- Location of Ushuaia Department within Tierra del Fuego Province
- Coordinates: 54°48′58″S 68°19′25″W﻿ / ﻿54.81611°S 68.32361°W
- Country: Argentina
- Province: Tierra del Fuego Province
- Head town: Ushuaia

Area
- • Total: 9,390 km^{2} (3,630 sq mi)

Population (2010)
- • Total: 56,956
- • Density: 6.07/km^{2} (15.7/sq mi)
- Time zone: UTC-3 (ART)

= Ushuaia Department =

Ushuaia Department (Departamento Ushuaia) is a department of Argentina in Tierra del Fuego Province, Argentina.

== Geography ==
The capital city of the department is situated in Ushuaia.

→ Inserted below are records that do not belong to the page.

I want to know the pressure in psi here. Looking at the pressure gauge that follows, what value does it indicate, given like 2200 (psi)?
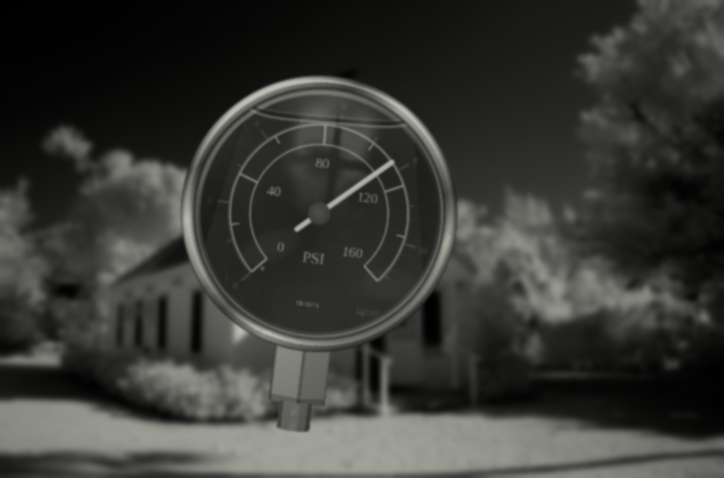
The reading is 110 (psi)
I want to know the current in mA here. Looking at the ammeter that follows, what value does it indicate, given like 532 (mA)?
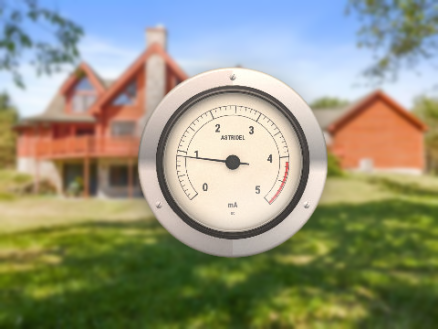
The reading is 0.9 (mA)
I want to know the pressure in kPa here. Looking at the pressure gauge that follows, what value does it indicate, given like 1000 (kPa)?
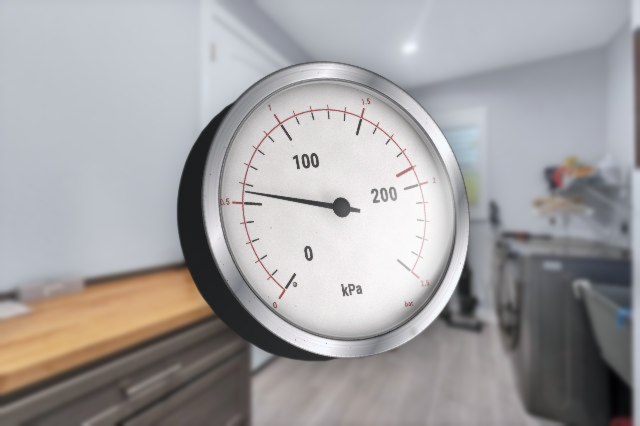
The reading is 55 (kPa)
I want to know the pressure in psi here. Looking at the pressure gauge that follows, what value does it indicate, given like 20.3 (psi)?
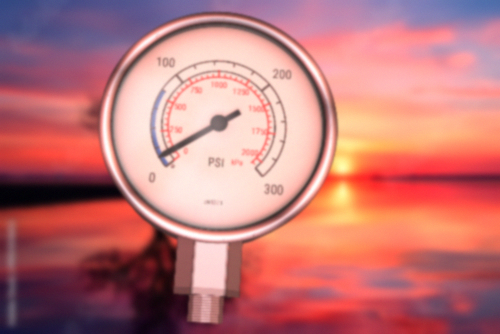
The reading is 10 (psi)
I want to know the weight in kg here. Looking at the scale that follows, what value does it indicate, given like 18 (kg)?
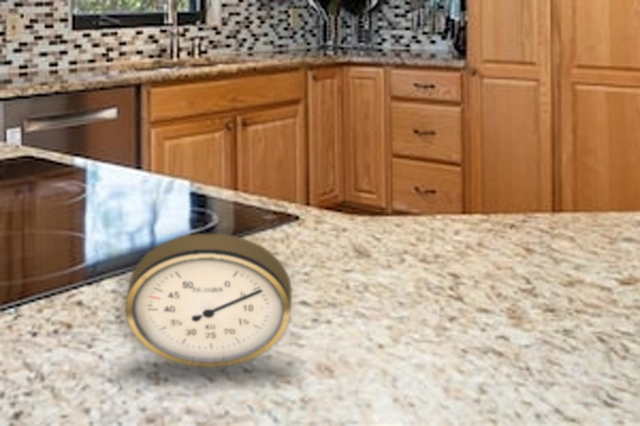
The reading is 5 (kg)
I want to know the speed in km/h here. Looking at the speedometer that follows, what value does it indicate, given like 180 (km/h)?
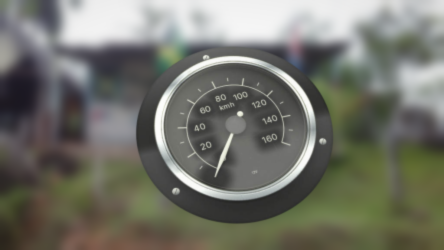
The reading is 0 (km/h)
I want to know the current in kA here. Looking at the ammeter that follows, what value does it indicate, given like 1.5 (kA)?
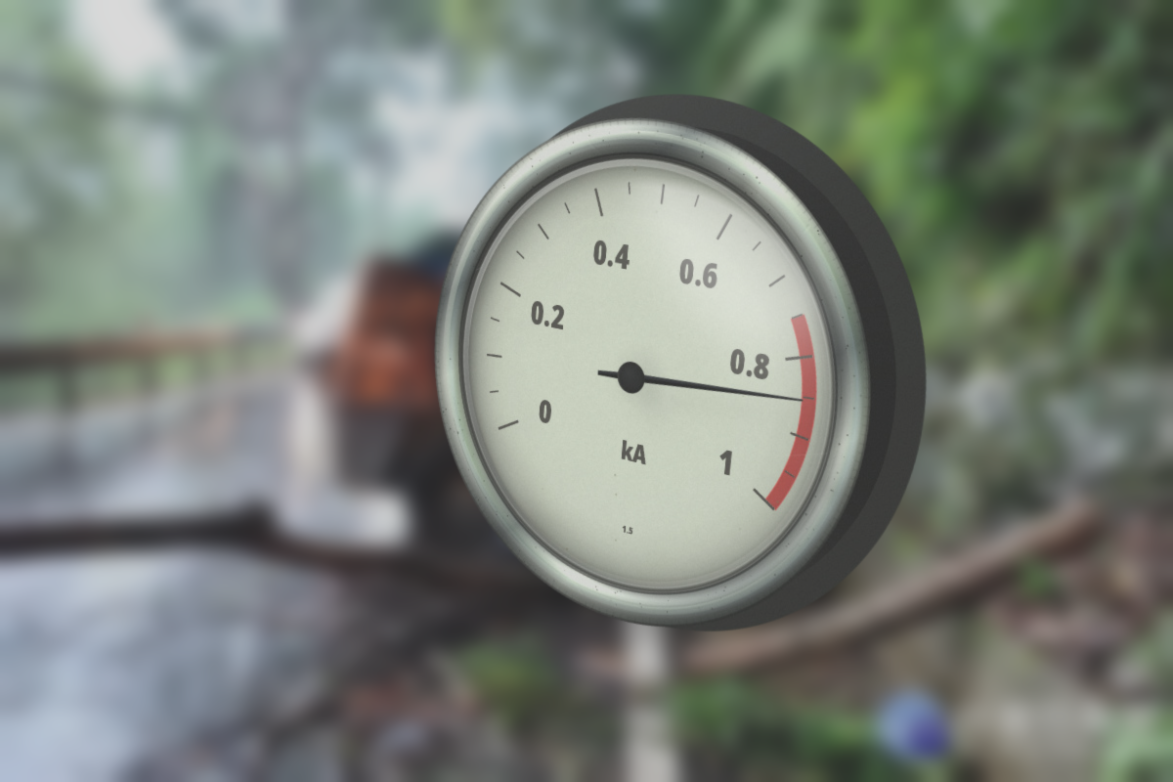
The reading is 0.85 (kA)
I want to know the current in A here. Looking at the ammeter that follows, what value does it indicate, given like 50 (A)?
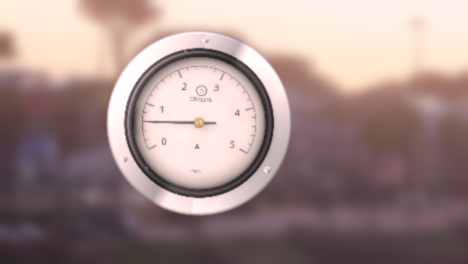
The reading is 0.6 (A)
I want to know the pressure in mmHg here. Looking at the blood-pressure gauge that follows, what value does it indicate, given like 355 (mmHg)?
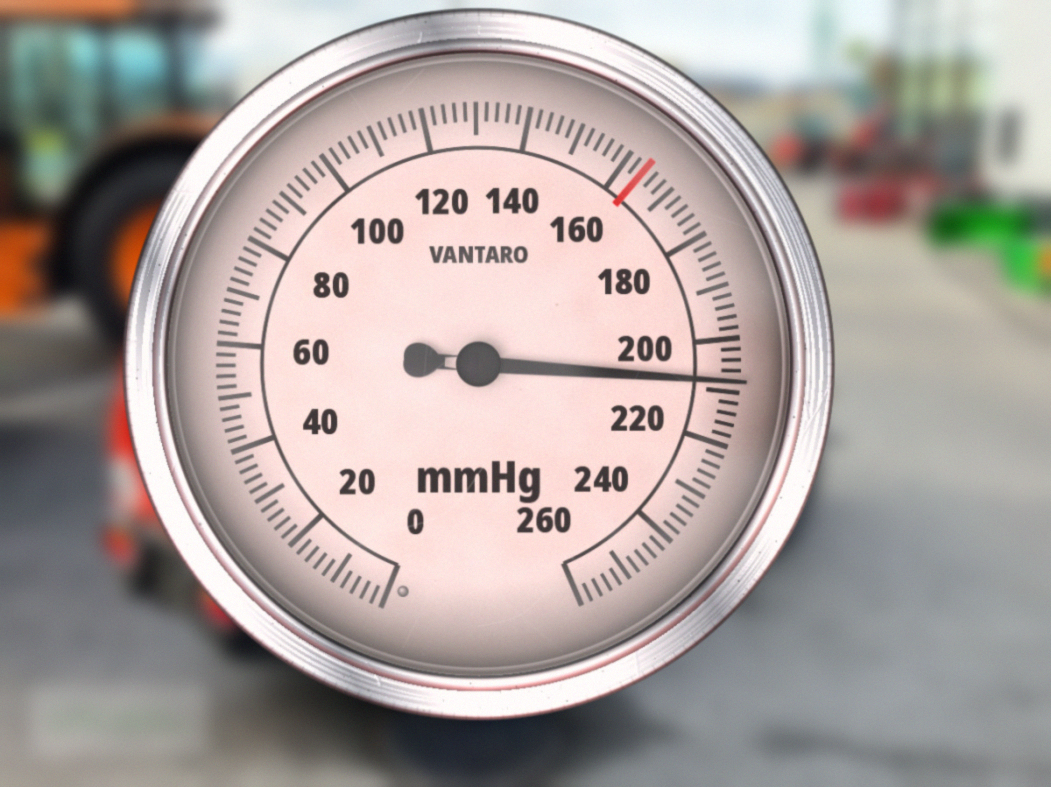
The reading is 208 (mmHg)
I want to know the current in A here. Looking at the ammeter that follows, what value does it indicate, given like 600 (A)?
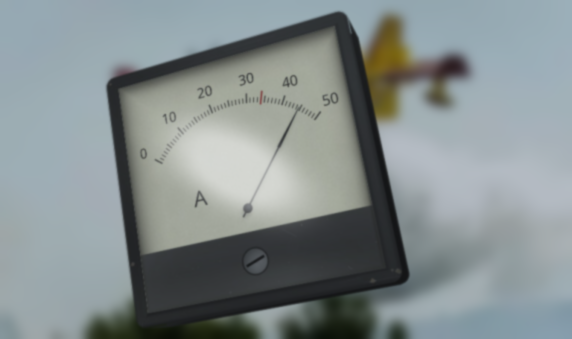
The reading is 45 (A)
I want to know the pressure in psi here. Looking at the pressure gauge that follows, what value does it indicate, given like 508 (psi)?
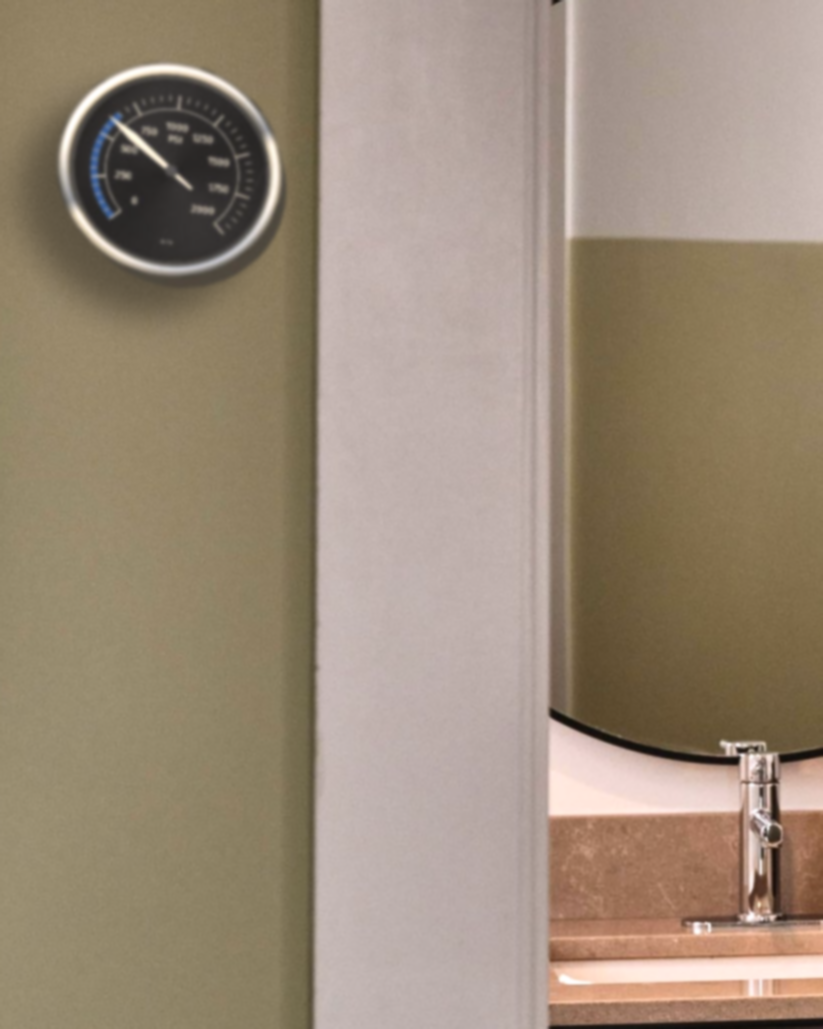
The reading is 600 (psi)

Off the eastern end of the main island, separated by the Le Maire Strait, is Isla de los Estados (English: Staten Island, from the Dutch Stateneiland). The department neighbours the Río Grande Department in Tierra del Fuego as well as the Argentine claimed department for the British Falkland Islands and Argentine Antarctica claim. In the department's port office, they stamp passports with the phrase "Fin del Mundo" (English: End of the World).

== Military ==
Ushuaia Department has long been a main location for Argentine military bases. During the 1982 Falklands War with the United Kingdom, the ARA General Belgrano sailed from Ushuaia to the Falkland Islands, where it was sunk by the Royal Navy submarine HMS Conqueror. As a result, there was sensitivity around the Falklands War and antipathy towards the British in the department as a result. In 2014, the controversy was restoked when the British television programme Top Gear drove through Ushuaia Department and were forced to flee due to a mob of Argentine veterans of the Falklands War attacking them. The mob felt that one of their car's numberplates (H982 FKL) was a reference to the Falklands War. In 2025, it was announced that the Argentine government had given consideration to a proposal from the United States to base United States Navy submarines in Ushuaia with a new naval base there.